The singer Roger Waters called a fraud in Pink Floyd: “First-class talent”

Roger Waters didn’t really want to go quietly the minute that he left Pink Floyd.

He knew that the band wasn’t going to be operating at the same level by the time they finished The Final Cut, and since Waters had exhausted everything that he could with the band, he figured that the rest of the group would die around him. But David Gilmour didn’t sign up to become a band that decided to pack it in the minute that one of the core members decided to quit.

That’s not how it worked when Syd Barrett was unfit to play, and it certainly wasn’t going to happen when Waters left, either. Gilmour had every intention of keeping the band going, and while Waters suing him for the use of the name had to have been a headache, it’s not like Gilmour was going to watch all that hard work over decades go to waste. He knew that the band could continue, and all they needed was the right idea to get back into the studio and create something special.

Unfortunately, I don’t think they had many ideas at first, which explains why A Momentary Lapse of Reason sounds like one of the most dated albums of their career. That said, it could have been a lot worse. Gilmour was being encouraged to try out new genres by producer Bob Ezrin, and even if he tried his best to bring some new ideas to the mix, the idea of him rapping on one of the songs would have been one of the most unintentionally hilarious in the band’s entire body of work.

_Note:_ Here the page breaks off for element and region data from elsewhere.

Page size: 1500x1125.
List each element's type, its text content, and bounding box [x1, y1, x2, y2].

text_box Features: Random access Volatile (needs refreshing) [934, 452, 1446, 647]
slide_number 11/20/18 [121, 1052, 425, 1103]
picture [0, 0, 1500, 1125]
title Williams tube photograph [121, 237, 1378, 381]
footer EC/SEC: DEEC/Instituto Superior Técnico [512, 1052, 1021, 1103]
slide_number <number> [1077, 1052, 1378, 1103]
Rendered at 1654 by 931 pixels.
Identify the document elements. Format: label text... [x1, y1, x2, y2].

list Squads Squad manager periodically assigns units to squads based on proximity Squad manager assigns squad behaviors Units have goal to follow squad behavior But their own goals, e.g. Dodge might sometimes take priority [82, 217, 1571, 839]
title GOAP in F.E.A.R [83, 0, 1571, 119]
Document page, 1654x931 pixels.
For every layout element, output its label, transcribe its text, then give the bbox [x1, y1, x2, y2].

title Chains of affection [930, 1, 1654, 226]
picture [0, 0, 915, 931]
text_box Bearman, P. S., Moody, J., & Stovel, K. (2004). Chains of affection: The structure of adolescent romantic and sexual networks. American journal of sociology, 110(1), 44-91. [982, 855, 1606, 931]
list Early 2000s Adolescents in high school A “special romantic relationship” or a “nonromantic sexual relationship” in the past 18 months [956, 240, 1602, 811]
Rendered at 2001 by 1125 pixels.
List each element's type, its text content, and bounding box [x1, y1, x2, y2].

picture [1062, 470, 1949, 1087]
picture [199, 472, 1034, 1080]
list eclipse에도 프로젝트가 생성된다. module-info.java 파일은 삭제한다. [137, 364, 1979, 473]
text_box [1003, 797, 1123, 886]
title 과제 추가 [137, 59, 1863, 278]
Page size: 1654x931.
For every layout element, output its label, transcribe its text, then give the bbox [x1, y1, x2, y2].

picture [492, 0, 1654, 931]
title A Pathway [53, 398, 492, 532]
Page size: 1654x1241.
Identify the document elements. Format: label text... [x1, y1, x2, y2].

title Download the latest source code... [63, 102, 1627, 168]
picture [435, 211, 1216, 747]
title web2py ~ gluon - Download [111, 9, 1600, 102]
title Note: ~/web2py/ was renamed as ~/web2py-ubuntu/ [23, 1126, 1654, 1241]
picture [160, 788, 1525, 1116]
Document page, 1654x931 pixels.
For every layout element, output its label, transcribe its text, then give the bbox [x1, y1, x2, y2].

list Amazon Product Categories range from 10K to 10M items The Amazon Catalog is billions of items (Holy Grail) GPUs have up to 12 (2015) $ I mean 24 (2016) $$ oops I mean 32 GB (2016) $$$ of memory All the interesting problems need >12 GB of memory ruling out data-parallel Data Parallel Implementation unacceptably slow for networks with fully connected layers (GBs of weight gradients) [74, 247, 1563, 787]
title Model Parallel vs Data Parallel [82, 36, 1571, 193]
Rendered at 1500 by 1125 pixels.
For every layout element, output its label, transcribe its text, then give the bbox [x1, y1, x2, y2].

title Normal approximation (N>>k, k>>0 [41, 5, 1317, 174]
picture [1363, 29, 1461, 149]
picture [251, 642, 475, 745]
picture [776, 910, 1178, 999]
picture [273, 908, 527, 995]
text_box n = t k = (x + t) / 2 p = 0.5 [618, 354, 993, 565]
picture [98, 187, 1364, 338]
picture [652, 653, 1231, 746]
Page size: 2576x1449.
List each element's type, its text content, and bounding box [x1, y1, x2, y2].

But how the hell do you replace someone like Waters? He was the brains behind most of the band’s greatest lyrics, and those shoes weren’t going to be easy to fill. But even if Gilmour was a fairly decent lyricist on his own, he knew that the lyrics needed to be more of a group effort if he was going to turn in something that he could be proud of.

And so began one of the most controversial choices in the band’s history: outside songwriters. There has already been a lot of talk about how Polly Samson wrecked this version of the band by bringing in some new ideas into the mix, and while Waters had his fair share of potshots thrown her way, he knew exactly what Gilmour was doing when he decided to bring in someone like Eric Stewart to help finish off his songs.

10cc was already one of the finest bands working during the late 1970s, but compared to what they did together, Waters felt that Stewart was nothing but a great musician pretending to be a member of the band, saying, “One is Eric Stewart, a founding member of the original 10cc band and a very talented British songwriter who’s collaborated with Paul McCartney, for instance, on Paul’s 1986 Press to Play album. I’ll give Gilmour credit: When he devises a fraud, he goes to first-class talent for assistance.”

While Waters did also mention people like Carol Pope, Roger McGough, and other musical frauds, it’s not like they didn’t help Gilmour produce something great. The Division Bell works because it has an underlying theme, and even when looking through the dated pieces of Reason, they do have a way of making everything mesh together on tunes like ‘On the Turning Away’.

Waters can bitch and complain about how Gilmour has turned Floyd into a parody of itself, what else was the guitarist supposed to do? There was no point in them trying to make music that sounded like Waters’s vision, and if they could continue on back in the late 1960s, this would simply be another version of what Pink Floyd could do without one of their founding members.